* Exercises
**a.** In the court opinion on the releases, print the passage from "Thus the actions" to "the defendants appeal.".
**b.** According to the court opinion on the releases, on what condition were the debts released?
=== Text provided ===
Thus the actions became, in effect, equitable actions to cancel the releases and for judgment for amounts due on the original demands. The causes were heard by Judge Benet on the pleadings, • all the allegations of which were mutually admitted, except it was agreed that the defendants were not parties to the action of Armstrong v. Hurst, 39 S. C., 498, referred to in the answers, but that the assignee of Dacus & Jordan and the agent for creditors were par*276ties thereto. Upon these facts Judge Benet-adjudged that plaintiffs were entitled to enter judgment against the defendants for the sums claimed, less the admitted credits; and further ordered, that defendants deliver up for cancellation the said releases, alleged to have been filed by plaintiffs’ counsel with the assignee of defendants. From the judgment entered the defendants appeal.

The only question presented is, whether the said releases are binding and valid to prevent recovery on the original indebtedness. The appellants contend that the plaintiffs seek to avoid the effect of these releases, not on the ground that there was any mistake of law or of fact, or that they were induced to make them through any fraud of the defendants, but simply upon the ground of failure to obtain what they expected. -But we do not think this is a correct view of plaintiffs’ case. The judgment of the Circuit Court may be vindicated from either of two points of view. First, the releases in question were not absolute and unconditional discharges of the indebtedness due by defendants. Correctly construed, according to the manifest intention of the parties, the debts were released upon condition that the releasing creditors have priority over non-accepting creditors in the distribution of the assets of Dacus & Jordan. It is true, the paper reads, “in consideration * * * of our having priority over non-accepting creditors, * * * we hereby release, &c.” But we construe this to mean, “in consideration of our having, or being allowed to have, the right of priority, &c.;”and it seems clear the parties understood the release to be- conditioned on the right of priority. In the third paragraph of the paper called the reply of plaintiffs, it is distinctly alleged that the “plaintiffs claimed that the said release had been filed within the time fixed by the said assignment, and the condition of the release being that they should have priority over non-releasing creditors, they were entitled to priority.” This shows plaintiffs’ view of the release as one on condition, and the defendants admit the allegations in the reply to be true, and in so far as the *277statement italicized above may be regarded as a statement of fact, it is admitted as true. It having been decided in Armstrong v. Hurst, supra, that the releases not having been filed in time, the plaintiffs did not come within the class of creditors who had accepted and released within the prescribed time, hence they had no right of priority over non-accepting- creditors, it follows that the condition on which the' releases were made having failed, the releases must be held inoperative.
=== Given information ===
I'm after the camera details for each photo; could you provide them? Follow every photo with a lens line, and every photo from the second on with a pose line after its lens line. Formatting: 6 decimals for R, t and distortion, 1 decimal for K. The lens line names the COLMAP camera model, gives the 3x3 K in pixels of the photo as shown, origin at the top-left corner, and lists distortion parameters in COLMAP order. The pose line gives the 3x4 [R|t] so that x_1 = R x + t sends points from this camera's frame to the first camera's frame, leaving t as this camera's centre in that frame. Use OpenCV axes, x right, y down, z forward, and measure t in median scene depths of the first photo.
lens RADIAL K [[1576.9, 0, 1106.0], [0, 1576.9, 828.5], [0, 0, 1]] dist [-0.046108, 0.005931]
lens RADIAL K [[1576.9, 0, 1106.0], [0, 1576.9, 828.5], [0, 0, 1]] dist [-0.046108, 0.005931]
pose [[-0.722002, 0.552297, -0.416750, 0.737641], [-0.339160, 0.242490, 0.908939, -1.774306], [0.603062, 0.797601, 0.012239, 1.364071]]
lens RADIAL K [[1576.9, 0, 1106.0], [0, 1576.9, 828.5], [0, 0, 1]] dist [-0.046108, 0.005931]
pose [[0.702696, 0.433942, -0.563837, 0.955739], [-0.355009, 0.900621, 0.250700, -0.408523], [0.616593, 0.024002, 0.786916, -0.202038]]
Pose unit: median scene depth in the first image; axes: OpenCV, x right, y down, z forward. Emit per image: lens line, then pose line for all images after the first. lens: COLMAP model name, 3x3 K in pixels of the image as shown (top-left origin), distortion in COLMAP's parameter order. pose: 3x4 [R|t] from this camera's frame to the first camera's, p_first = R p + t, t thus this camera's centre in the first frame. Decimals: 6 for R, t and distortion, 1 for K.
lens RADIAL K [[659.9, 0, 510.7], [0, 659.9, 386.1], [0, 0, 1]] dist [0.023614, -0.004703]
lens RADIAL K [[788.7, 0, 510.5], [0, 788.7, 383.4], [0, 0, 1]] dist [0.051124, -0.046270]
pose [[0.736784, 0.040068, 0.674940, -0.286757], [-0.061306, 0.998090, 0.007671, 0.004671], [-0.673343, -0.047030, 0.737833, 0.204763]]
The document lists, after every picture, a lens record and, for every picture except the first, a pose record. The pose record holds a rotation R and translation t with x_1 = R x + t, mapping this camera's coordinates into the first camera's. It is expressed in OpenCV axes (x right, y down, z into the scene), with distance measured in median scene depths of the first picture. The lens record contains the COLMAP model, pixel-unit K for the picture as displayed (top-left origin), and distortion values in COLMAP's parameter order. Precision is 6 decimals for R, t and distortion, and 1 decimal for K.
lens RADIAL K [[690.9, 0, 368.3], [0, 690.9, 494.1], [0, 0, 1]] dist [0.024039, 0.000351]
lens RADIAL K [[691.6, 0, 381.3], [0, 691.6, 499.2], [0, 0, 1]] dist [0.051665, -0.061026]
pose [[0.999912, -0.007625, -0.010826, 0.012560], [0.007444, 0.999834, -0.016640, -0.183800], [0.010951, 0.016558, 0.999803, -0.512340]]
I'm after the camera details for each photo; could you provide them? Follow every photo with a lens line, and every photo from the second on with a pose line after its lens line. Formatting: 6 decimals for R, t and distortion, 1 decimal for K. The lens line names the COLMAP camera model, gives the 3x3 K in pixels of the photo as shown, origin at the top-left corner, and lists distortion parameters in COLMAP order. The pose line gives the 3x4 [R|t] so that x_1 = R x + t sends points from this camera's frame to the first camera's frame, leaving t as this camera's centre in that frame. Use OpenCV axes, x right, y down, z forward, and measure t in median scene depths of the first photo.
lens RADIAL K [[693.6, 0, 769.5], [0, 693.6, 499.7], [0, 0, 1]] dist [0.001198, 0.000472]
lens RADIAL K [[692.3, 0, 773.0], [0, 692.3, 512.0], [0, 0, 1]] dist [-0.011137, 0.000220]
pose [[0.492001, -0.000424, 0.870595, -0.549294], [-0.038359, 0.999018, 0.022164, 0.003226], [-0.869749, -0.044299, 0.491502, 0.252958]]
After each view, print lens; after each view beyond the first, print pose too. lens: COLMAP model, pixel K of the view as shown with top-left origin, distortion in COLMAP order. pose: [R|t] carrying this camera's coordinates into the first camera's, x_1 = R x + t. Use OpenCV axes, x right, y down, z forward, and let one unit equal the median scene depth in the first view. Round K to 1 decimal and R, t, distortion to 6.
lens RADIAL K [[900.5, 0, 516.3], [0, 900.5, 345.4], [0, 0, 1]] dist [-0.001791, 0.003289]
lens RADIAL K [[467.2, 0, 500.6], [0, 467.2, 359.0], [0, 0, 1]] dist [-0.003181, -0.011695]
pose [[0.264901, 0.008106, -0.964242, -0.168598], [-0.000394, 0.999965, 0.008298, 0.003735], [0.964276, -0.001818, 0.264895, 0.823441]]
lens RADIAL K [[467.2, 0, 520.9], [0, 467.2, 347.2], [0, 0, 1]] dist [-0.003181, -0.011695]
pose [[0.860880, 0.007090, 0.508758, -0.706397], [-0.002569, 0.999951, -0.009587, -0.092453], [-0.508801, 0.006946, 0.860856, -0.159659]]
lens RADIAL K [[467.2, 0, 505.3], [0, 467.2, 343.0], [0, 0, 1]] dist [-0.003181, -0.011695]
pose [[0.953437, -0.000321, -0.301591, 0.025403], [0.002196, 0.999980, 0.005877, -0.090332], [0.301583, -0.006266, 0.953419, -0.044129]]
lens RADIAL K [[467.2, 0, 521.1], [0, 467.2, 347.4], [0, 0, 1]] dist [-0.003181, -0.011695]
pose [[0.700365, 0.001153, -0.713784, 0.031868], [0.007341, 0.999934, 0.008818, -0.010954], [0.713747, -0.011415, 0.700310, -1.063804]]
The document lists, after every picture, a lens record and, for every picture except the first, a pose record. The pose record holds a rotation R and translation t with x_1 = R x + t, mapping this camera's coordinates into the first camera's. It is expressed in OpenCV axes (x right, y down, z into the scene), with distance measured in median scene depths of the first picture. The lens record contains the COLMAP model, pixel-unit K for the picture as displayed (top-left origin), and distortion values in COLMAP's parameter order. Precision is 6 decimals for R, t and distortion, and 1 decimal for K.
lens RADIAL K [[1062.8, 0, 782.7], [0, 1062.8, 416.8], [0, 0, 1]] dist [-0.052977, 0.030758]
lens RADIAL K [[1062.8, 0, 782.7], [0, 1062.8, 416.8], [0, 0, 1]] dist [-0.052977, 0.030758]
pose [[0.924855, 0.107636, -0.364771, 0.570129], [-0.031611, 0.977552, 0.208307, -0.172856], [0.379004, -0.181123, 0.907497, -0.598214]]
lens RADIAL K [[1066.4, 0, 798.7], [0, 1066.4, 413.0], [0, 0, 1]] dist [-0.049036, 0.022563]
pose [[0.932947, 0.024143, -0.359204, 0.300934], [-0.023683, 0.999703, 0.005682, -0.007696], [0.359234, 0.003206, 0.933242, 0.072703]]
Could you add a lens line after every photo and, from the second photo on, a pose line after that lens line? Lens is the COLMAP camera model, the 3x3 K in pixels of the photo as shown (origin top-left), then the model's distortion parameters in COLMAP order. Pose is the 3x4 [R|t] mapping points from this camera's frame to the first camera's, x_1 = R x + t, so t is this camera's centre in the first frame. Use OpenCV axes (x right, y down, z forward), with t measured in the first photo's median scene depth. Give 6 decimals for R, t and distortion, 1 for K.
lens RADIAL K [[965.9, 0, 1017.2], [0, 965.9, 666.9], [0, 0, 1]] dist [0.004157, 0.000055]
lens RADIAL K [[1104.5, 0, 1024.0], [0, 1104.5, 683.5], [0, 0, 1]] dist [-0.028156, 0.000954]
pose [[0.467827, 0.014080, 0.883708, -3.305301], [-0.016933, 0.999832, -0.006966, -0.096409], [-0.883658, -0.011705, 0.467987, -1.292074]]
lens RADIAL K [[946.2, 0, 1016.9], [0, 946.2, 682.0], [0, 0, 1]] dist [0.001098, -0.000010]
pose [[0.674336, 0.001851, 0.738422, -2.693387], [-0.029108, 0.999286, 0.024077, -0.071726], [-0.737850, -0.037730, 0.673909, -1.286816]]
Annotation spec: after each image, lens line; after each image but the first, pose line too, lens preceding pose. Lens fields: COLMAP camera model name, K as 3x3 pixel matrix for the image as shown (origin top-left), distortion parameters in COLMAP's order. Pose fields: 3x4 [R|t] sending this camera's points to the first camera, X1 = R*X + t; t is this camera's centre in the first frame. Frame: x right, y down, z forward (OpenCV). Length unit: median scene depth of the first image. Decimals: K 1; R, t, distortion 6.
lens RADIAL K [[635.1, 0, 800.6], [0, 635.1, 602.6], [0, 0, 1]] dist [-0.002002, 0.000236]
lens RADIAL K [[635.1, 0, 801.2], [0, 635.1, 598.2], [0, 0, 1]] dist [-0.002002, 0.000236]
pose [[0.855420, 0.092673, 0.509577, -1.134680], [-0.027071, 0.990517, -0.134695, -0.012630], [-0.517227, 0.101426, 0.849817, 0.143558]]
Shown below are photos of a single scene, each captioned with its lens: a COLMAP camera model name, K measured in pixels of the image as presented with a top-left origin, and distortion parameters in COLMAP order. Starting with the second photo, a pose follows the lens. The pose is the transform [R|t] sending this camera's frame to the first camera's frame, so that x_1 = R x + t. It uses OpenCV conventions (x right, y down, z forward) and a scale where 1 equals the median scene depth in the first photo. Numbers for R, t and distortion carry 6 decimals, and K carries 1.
===
* Outputs in order
**a.**
Thus the actions became, in effect, equitable actions to cancel the releases and for judgment for amounts due on the original demands. The causes were heard by Judge Benet on the pleadings, • all the allegations of which were mutually admitted, except it was agreed that the defendants were not parties to the action of Armstrong v. Hurst, 39 S. C., 498, referred to in the answers, but that the assignee of Dacus & Jordan and the agent for creditors were par*276ties thereto. Upon these facts Judge Benet-adjudged that plaintiffs were entitled to enter judgment against the defendants for the sums claimed, less the admitted credits; and further ordered, that defendants deliver up for cancellation the said releases, alleged to have been filed by plaintiffs’ counsel with the assignee of defendants. From the judgment entered the defendants appeal.

**b.** The releasing creditors were to have priority over non-accepting creditors in the distribution of the assets of Dacus & Jordan.